▶ _Task goal_: Render the listing below as a numbered list, one line per item, with blank lines and the picture lines left out.

START Materials provided

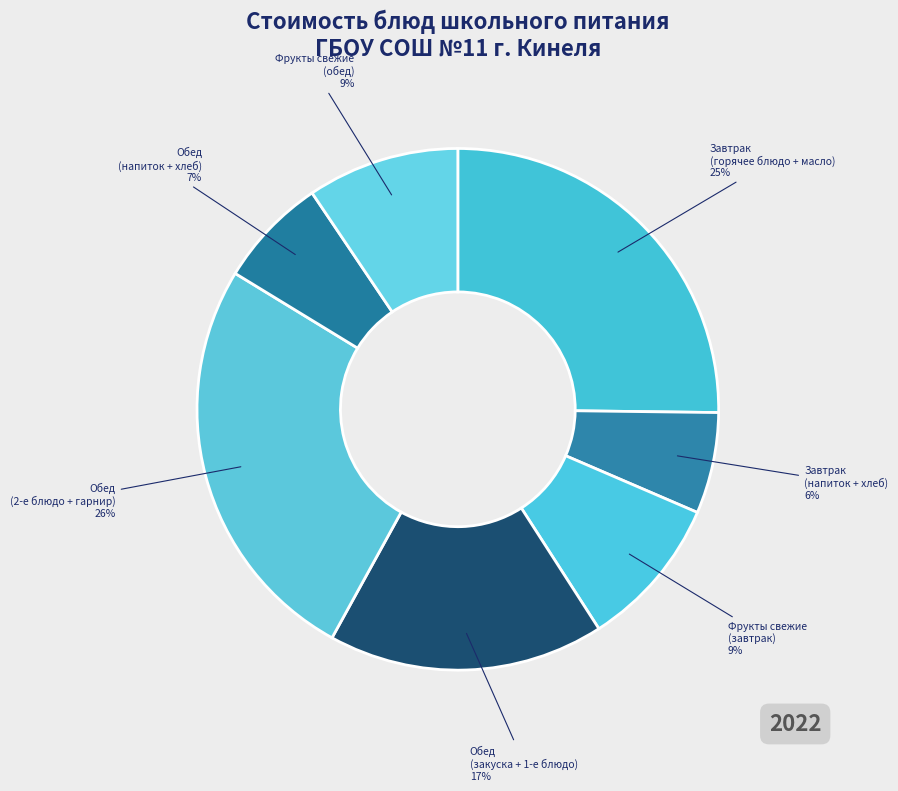

Does Фрукты свежие (обед) represent more than half of the total?

No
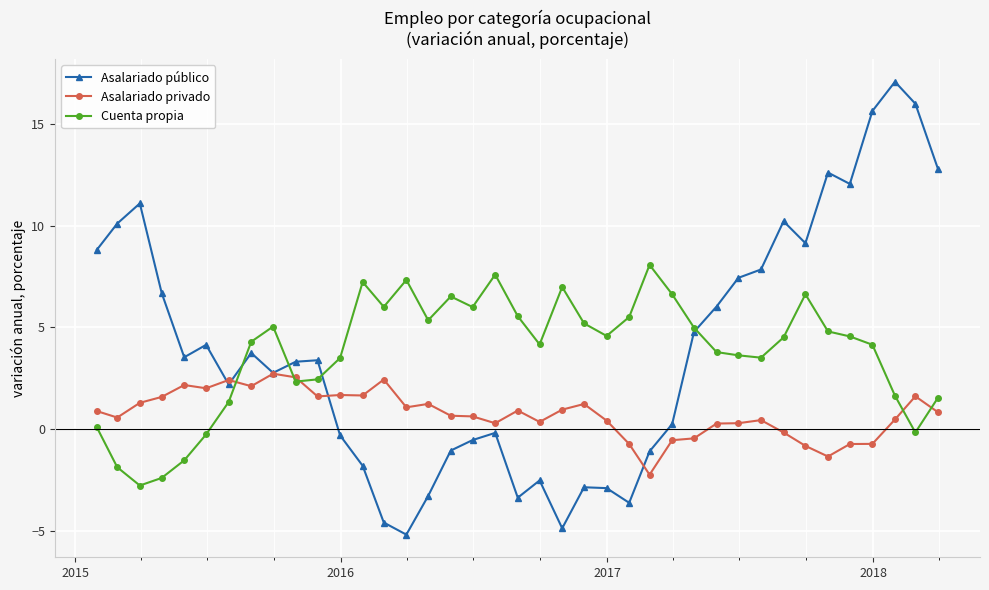

True or false: Asalariado público has more than 0 points higher than both neighbors.

True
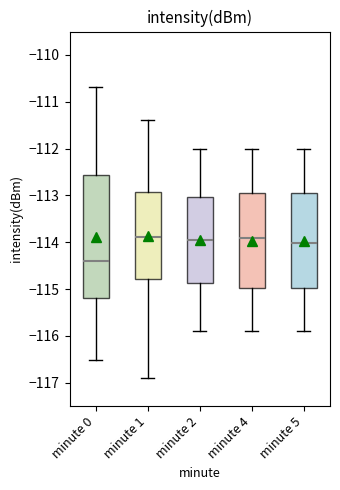

Reading left to right, read every box against the y-axis: the position of its median line, the range the box covers, and the ends of its whiskers. The values are not printed on the chart, so give them approximately, as read against the axis.

minute 0: median -114.4, box -115.2 to -112.6, whiskers -116.5 to -110.7
minute 1: median -113.9, box -114.8 to -112.9, whiskers -116.9 to -111.4
minute 2: median -114.0, box -114.9 to -113.0, whiskers -115.9 to -112.0
minute 4: median -113.9, box -115.0 to -113.0, whiskers -115.9 to -112.0
minute 5: median -114.0, box -115.0 to -113.0, whiskers -115.9 to -112.0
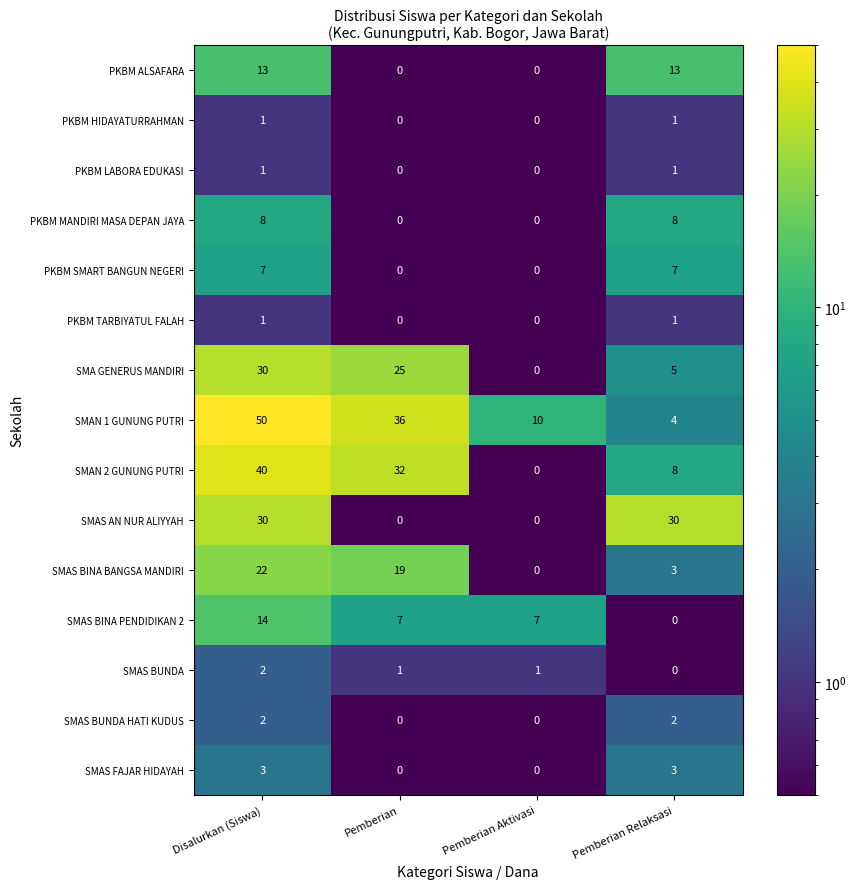

Count the SMA GENERUS MANDIRI values in the range 5 to 30.

3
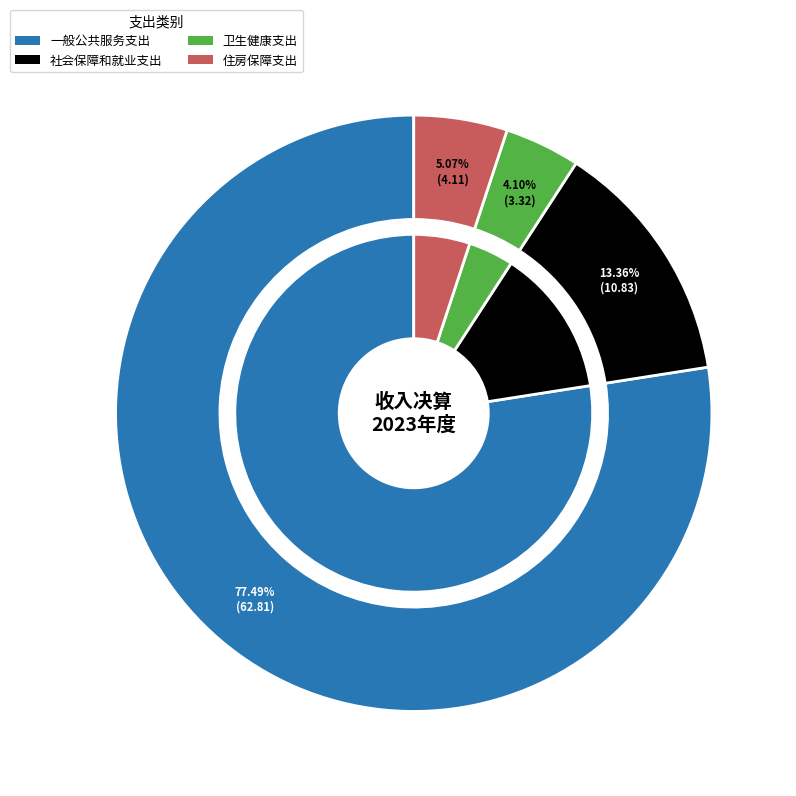

To the nearest percent, what percentage of the pie is 卫生健康支出?

4%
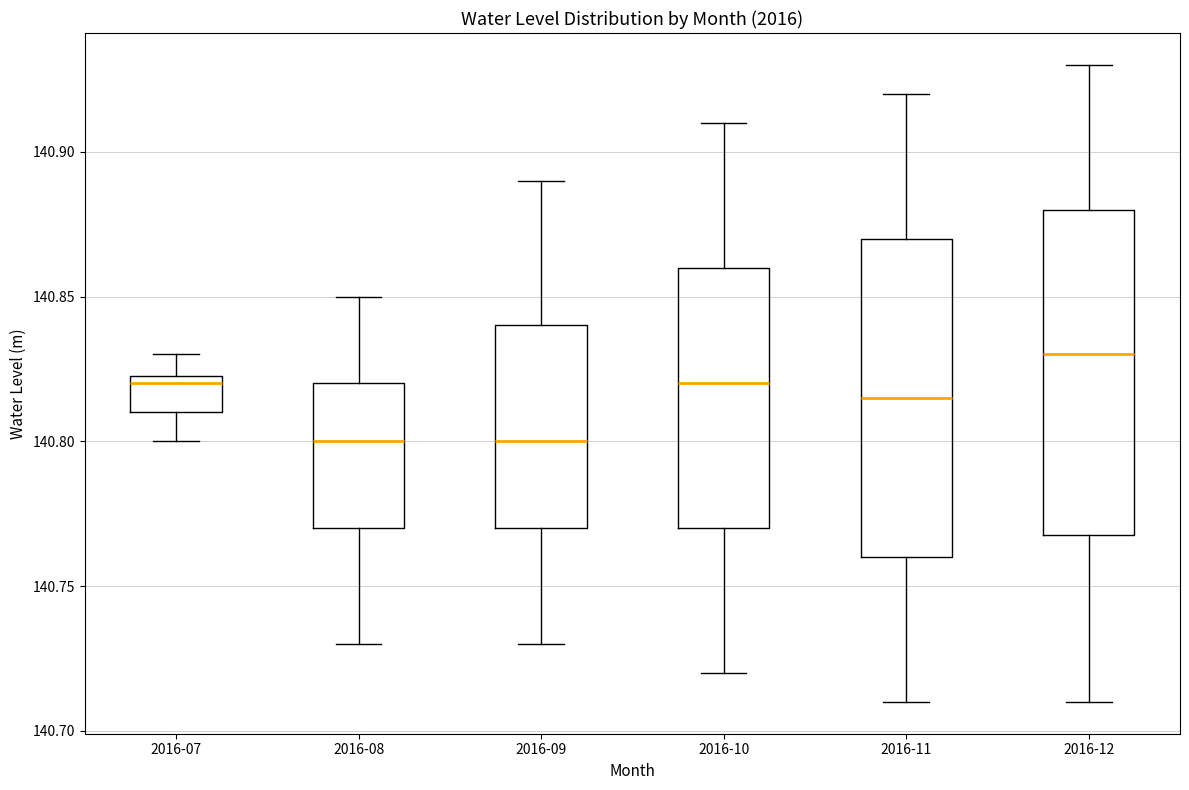

Reading left to right, transcribe this box plot: for each box, give where its median line is, the range the box spans, and where its two whiskers end, as read against the y-axis. The values are not printed on the chart, so give them approximately, as read against the axis.

2016-07: median 140.820, box 140.810 to 140.825, whiskers 140.800 to 140.830
2016-08: median 140.800, box 140.770 to 140.820, whiskers 140.730 to 140.850
2016-09: median 140.800, box 140.770 to 140.840, whiskers 140.730 to 140.890
2016-10: median 140.820, box 140.770 to 140.860, whiskers 140.720 to 140.910
2016-11: median 140.815, box 140.760 to 140.870, whiskers 140.710 to 140.920
2016-12: median 140.830, box 140.770 to 140.880, whiskers 140.710 to 140.930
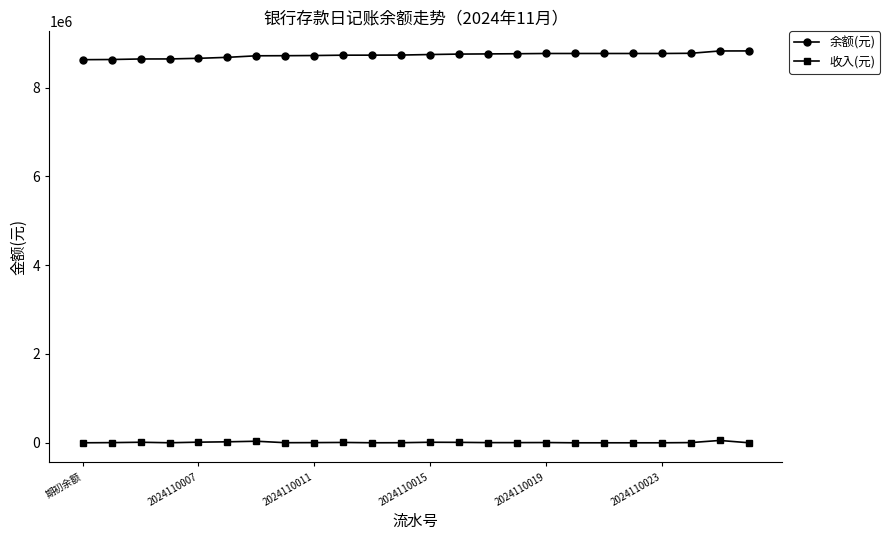

True or false: 余额(元) and 收入(元) cross at least once.

False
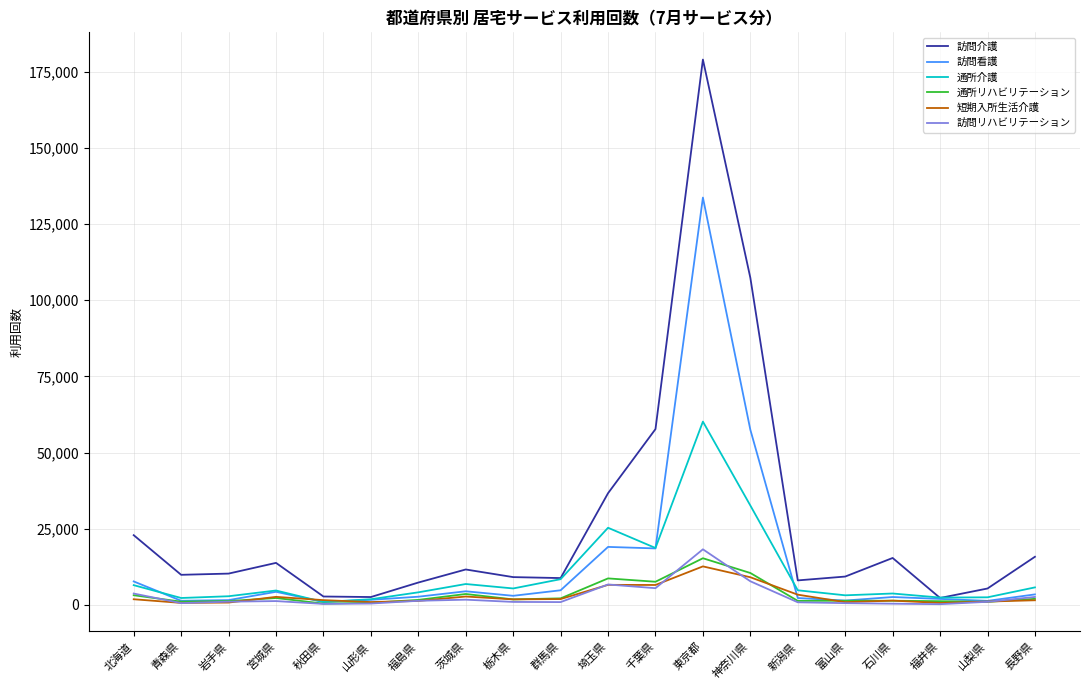

The value of 訪問介護 at 長野県 is 8997. True or false?

False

END Materials provided

▶ _Result for this exercise_:
1. Does Фрукты свежие (обед) represent more than half of the total?
2. No
3. True or false: Asalariado público has more than 0 points higher than both neighbors.
4. True
5. Reading left to right, read every box against the y-axis: the position of its median line, the range the box covers, and the ends of its whiskers. The values are not printed on the chart, so give them approximately, as read against the axis.
6. minute 0: median -114.4, box -115.2 to -112.6, whiskers -116.5 to -110.7
7. minute 1: median -113.9, box -114.8 to -112.9, whiskers -116.9 to -111.4
8. minute 2: median -114.0, box -114.9 to -113.0, whiskers -115.9 to -112.0
9. minute 4: median -113.9, box -115.0 to -113.0, whiskers -115.9 to -112.0
10. minute 5: median -114.0, box -115.0 to -113.0, whiskers -115.9 to -112.0
11. Count the SMA GENERUS MANDIRI values in the range 5 to 30.
12. 3
13. To the nearest percent, what percentage of the pie is 卫生健康支出?
14. 4%
15. Reading left to right, transcribe this box plot: for each box, give where its median line is, the range the box spans, and where its two whiskers end, as read against the y-axis. The values are not printed on the chart, so give them approximately, as read against the axis.
16. 2016-07: median 140.820, box 140.810 to 140.825, whiskers 140.800 to 140.830
17. 2016-08: median 140.800, box 140.770 to 140.820, whiskers 140.730 to 140.850
18. 2016-09: median 140.800, box 140.770 to 140.840, whiskers 140.730 to 140.890
19. 2016-10: median 140.820, box 140.770 to 140.860, whiskers 140.720 to 140.910
20. 2016-11: median 140.815, box 140.760 to 140.870, whiskers 140.710 to 140.920
21. 2016-12: median 140.830, box 140.770 to 140.880, whiskers 140.710 to 140.930
22. True or false: 余额(元) and 收入(元) cross at least once.
23. False
24. The value of 訪問介護 at 長野県 is 8997. True or false?
25. False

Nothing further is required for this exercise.